Churchill Downs Incorporated
Initial rendering of the proposed Oak Grove facility

The Kentucky Horse Racing Commission has approved a joint venture between Churchill Downs and Keeneland at a proposed $150 million racetrack and betting parlor near the Kentucky and Tennessee line.

The commission on Friday approved the racetrack license on an 11-3 vote, beating out competing projects from Kentucky Downs and Caesars-Bluegrass Downs. The racetrack license, the first approved in Kentucky in 25 years, allows for 12 days of Standardbred racing starting in Oct. 2019.

The project — located in Oak Grove, Kentucky — will include a gambling parlor with up 1,500 historical horse racing machines.
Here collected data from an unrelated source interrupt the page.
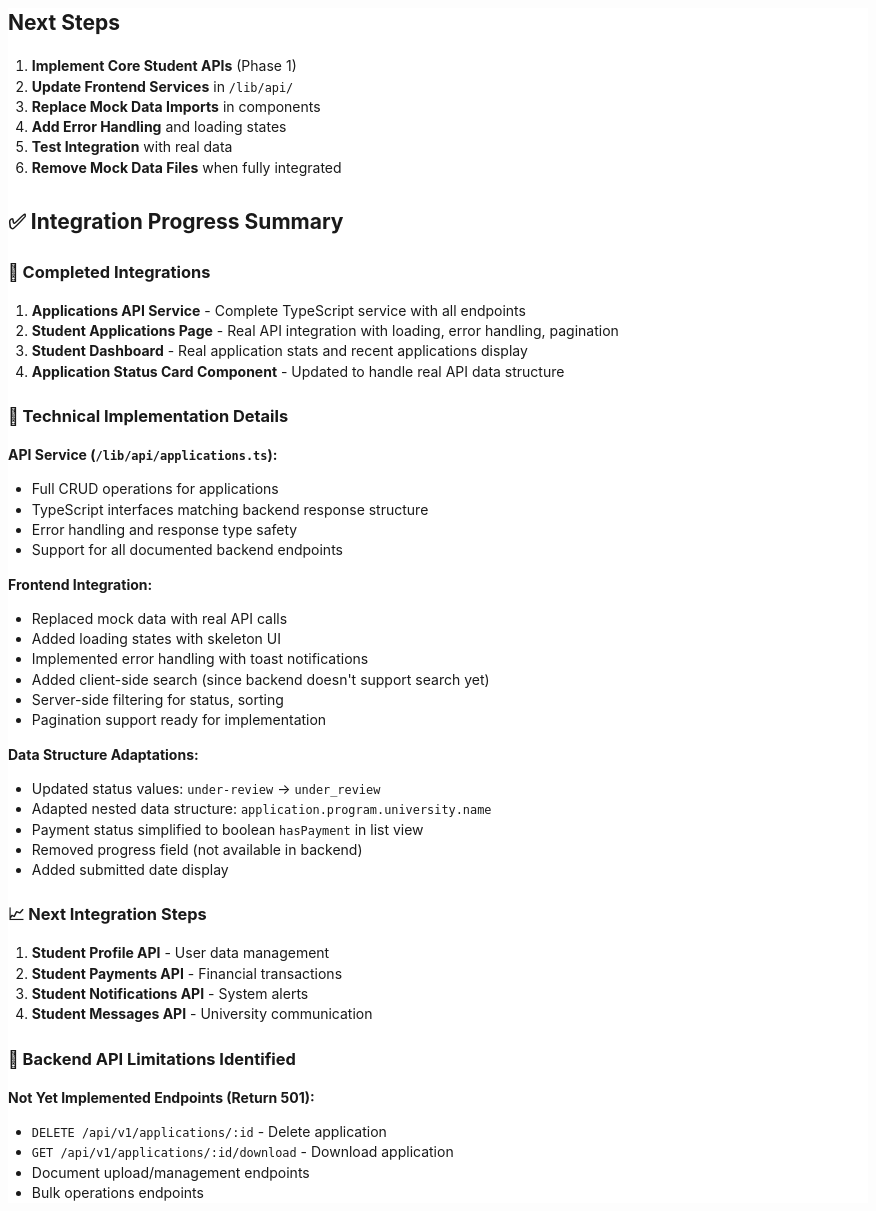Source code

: 
## Next Steps

1. **Implement Core Student APIs** (Phase 1)
2. **Update Frontend Services** in `/lib/api/`
3. **Replace Mock Data Imports** in components
4. **Add Error Handling** and loading states
5. **Test Integration** with real data
6. **Remove Mock Data Files** when fully integrated

## ✅ Integration Progress Summary

### 🎉 Completed Integrations
1. **Applications API Service** - Complete TypeScript service with all endpoints
2. **Student Applications Page** - Real API integration with loading, error handling, pagination
3. **Student Dashboard** - Real application stats and recent applications display
4. **Application Status Card Component** - Updated to handle real API data structure

### 🔧 Technical Implementation Details

**API Service (`/lib/api/applications.ts`):**
- Full CRUD operations for applications
- TypeScript interfaces matching backend response structure
- Error handling and response type safety
- Support for all documented backend endpoints

**Frontend Integration:**
- Replaced mock data with real API calls
- Added loading states with skeleton UI
- Implemented error handling with toast notifications
- Added client-side search (since backend doesn't support search yet)
- Server-side filtering for status, sorting
- Pagination support ready for implementation

**Data Structure Adaptations:**
- Updated status values: `under-review` → `under_review`
- Adapted nested data structure: `application.program.university.name`
- Payment status simplified to boolean `hasPayment` in list view
- Removed progress field (not available in backend)
- Added submitted date display

### 📈 Next Integration Steps
1. **Student Profile API** - User data management
2. **Student Payments API** - Financial transactions  
3. **Student Notifications API** - System alerts
4. **Student Messages API** - University communication

### 🚀 Backend API Limitations Identified

**Not Yet Implemented Endpoints (Return 501):**
- `DELETE /api/v1/applications/:id` - Delete application
- `GET /api/v1/applications/:id/download` - Download application
- Document upload/management endpoints
- Bulk operations endpoints
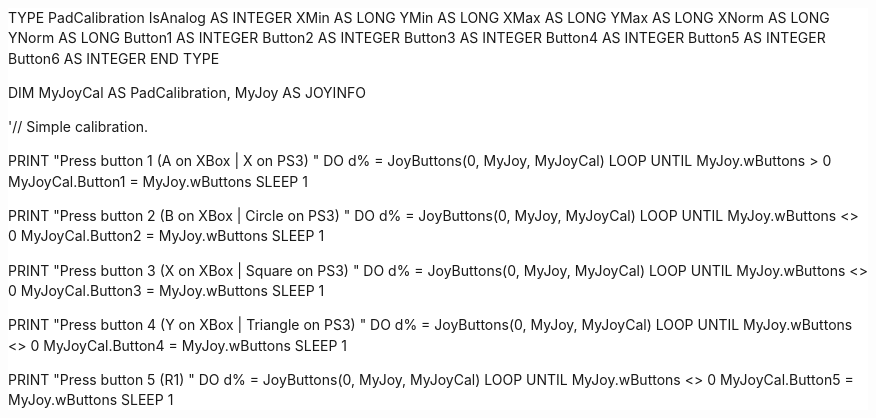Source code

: TYPE PadCalibration
IsAnalog AS INTEGER
XMin AS LONG
YMin AS LONG
XMax AS LONG
YMax AS LONG
XNorm AS LONG
YNorm AS LONG
Button1 AS INTEGER
Button2 AS INTEGER
Button3 AS INTEGER
Button4 AS INTEGER
Button5 AS INTEGER
Button6 AS INTEGER
END TYPE

DIM MyJoyCal AS PadCalibration, MyJoy AS JOYINFO


'// Simple calibration.

PRINT "Press button 1 (A on XBox | X on PS3) "
DO
d% = JoyButtons(0, MyJoy, MyJoyCal)
LOOP UNTIL MyJoy.wButtons > 0
MyJoyCal.Button1 = MyJoy.wButtons
SLEEP 1

PRINT "Press button 2 (B on XBox | Circle on PS3) "
DO
d% = JoyButtons(0, MyJoy, MyJoyCal)
LOOP UNTIL MyJoy.wButtons <> 0
MyJoyCal.Button2 = MyJoy.wButtons
SLEEP 1

PRINT "Press button 3 (X on XBox | Square on PS3) "
DO
d% = JoyButtons(0, MyJoy, MyJoyCal)
LOOP UNTIL MyJoy.wButtons <> 0
MyJoyCal.Button3 = MyJoy.wButtons
SLEEP 1

PRINT "Press button 4 (Y on XBox | Triangle on PS3) "
DO
d% = JoyButtons(0, MyJoy, MyJoyCal)
LOOP UNTIL MyJoy.wButtons <> 0
MyJoyCal.Button4 = MyJoy.wButtons
SLEEP 1

PRINT "Press button 5 (R1) "
DO
d% = JoyButtons(0, MyJoy, MyJoyCal)
LOOP UNTIL MyJoy.wButtons <> 0
MyJoyCal.Button5 = MyJoy.wButtons
SLEEP 1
Historical horse racing machines are lucrative betting terminals that allow people to bet on races that have already taken place. The games often are designed to play like slot machines, with the video of a horse race reduced to a few seconds shown in a small window if the player chooses.

Churchill Downs and Keeneland also plan on building a 125-room hotel with an event center and food venues, a 3,000-person outdoor amphitheater and stage, and an equestrian center with indoor and outdoor arenas.

According to a news release, the joint venture will create nearly 400 full and part-time jobs, as well as 800 temporary construction jobs. Churchill Downs will own 95 percent of the venture and Keeneland will own 5 percent.

Kentucky Downs, at Franklin near the Tennessee line, was quick to criticize the commission's approval.

Kentucky Downs relies heavily on Nashville as its primary market and Winchell argued putting another track about 60 miles away in Oak Grove "could lead to a pricing competition " to the track's historical racing that would cut into the purse money raised for the state.

Kentucky Downs was the first Kentucky track to install historical racing machines, in 2011. It started with 200 machines and now has nearly 650.

"This decision, we felt, was very important and needed more time, the processing to be more well thought out. We're obviously very disappointed in the result," said Ron Winchell, Kentucky Downs' prospective new co-owner, in a statement. "We're happy and excited about what's going on at Kentucky Downs and looking forward to the future."

Earlier this week, Winchell and former casino analyst Marc Falcone announced they intended to purchase the majority interest of Kentucky Downs.

Falcone said the commission's decision means the previously announced $25 million expansion of Kentucky Downs may grow even more.

"Now we know we have competition in the market," Winchell said. "We're going to gear up."